Les lymphocytes T détectent la présence d'antigènes grâce à un récepteur spécifique, le récepteur T à l'antigène (TCR), qui reconnaît les peptides présentés par les molécules du complexe majeur d'histocompatibilité (pMHC). L'activation de ces cellules dépend étroitement de la quantité de complexes TCR exposés à la surface cellulaire, lieu où le signal s'initie. Or cette quantité résulte d'un équilibre dynamique entre la synthèse, le recyclage et la dégradation du récepteur. Cette revue s'intéresse au rôle du trafic endocytique dans le contrôle de l'expression du TCR et, plus largement, dans la modulation de sa signalisation. Elle rappelle d'emblée l'importance quantitative de ce phénomène : on estime que les cellules de mammifère recyclent au moins la moitié de leur membrane plasmique en une heure, un renouvellement bien plus rapide que la simple synthèse protéique, dont la demi-vie s'étend de 0,5 à 35 heures dans les cellules en division.
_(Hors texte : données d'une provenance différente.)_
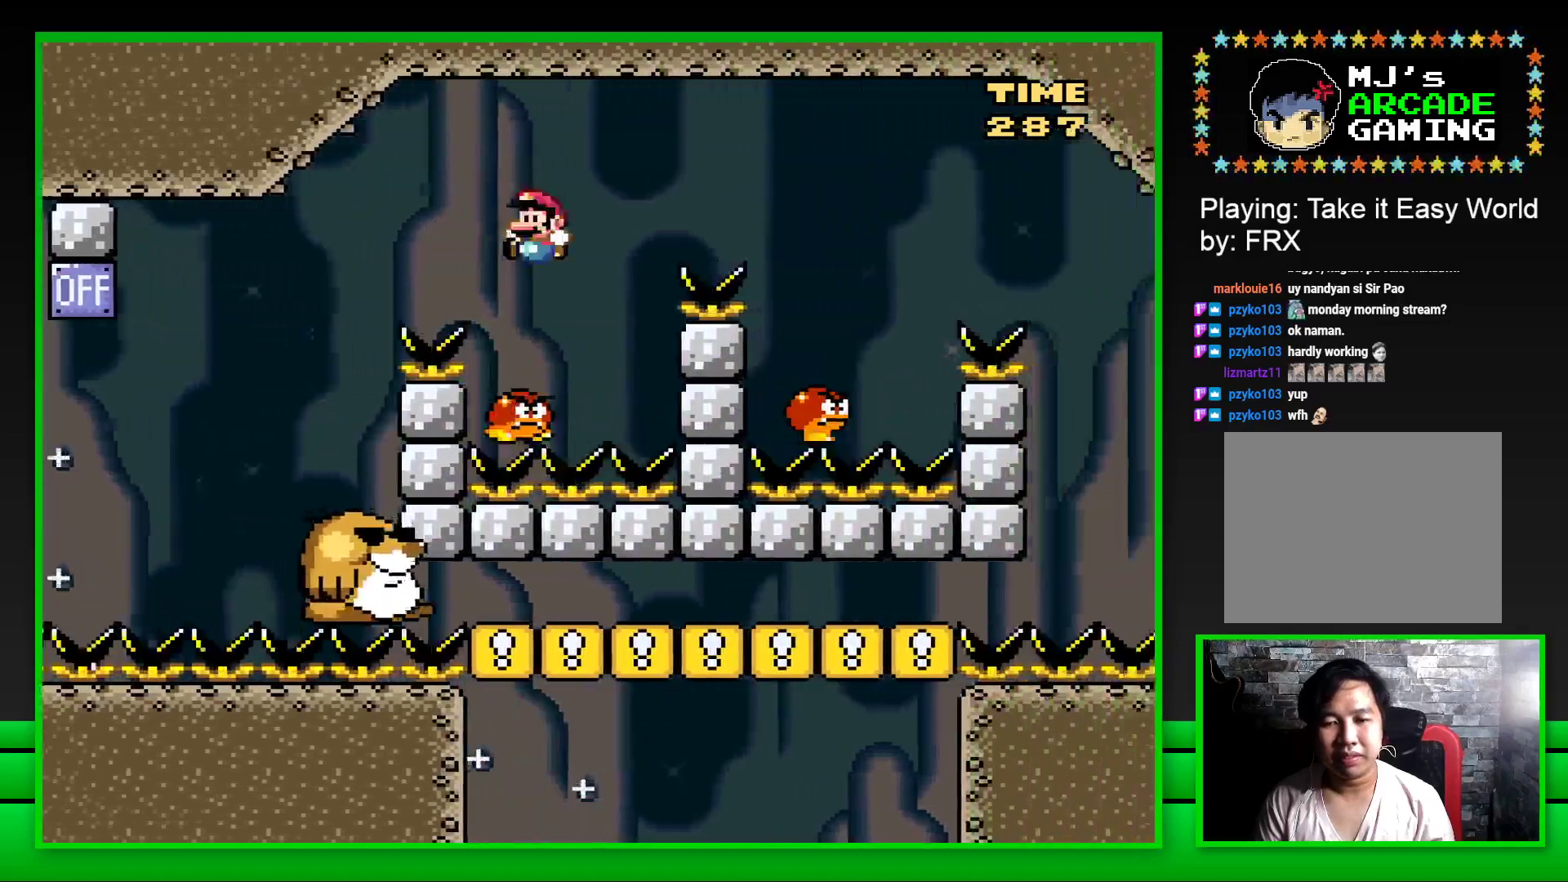
{"buttons": ["CROSS", "SQUARE", "DPAD_RIGHT"], "left_stick": "center", "right_stick": "center", "events": [[67, "DPAD_UP", "down"], [83, "DPAD_LEFT", "up"], [100, "DPAD_UP", "up"], [133, "DPAD_RIGHT", "down"]]}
Les auteurs décrivent les deux grandes voies d'internalisation membranaire — l'endocytose dépendante de la clathrine et l'endocytose indépendante de la clathrine, cette dernière regroupant plusieurs processus reposant sur la teneur en cholestérol de la membrane. Ils soulignent qu'un même récepteur peut emprunter plusieurs voies selon le type cellulaire, l'affinité ou la concentration du ligand, ce qui complique l'analyse de l'impact de l'endocytose sur le trafic et la signalisation. Après reconnaissance du pMHC, le TCR forme des agrégats et participe à l'établissement de la synapse immunologique, un contact étroit entre lymphocyte et cellule présentatrice, depuis laquelle le récepteur activé est internalisé.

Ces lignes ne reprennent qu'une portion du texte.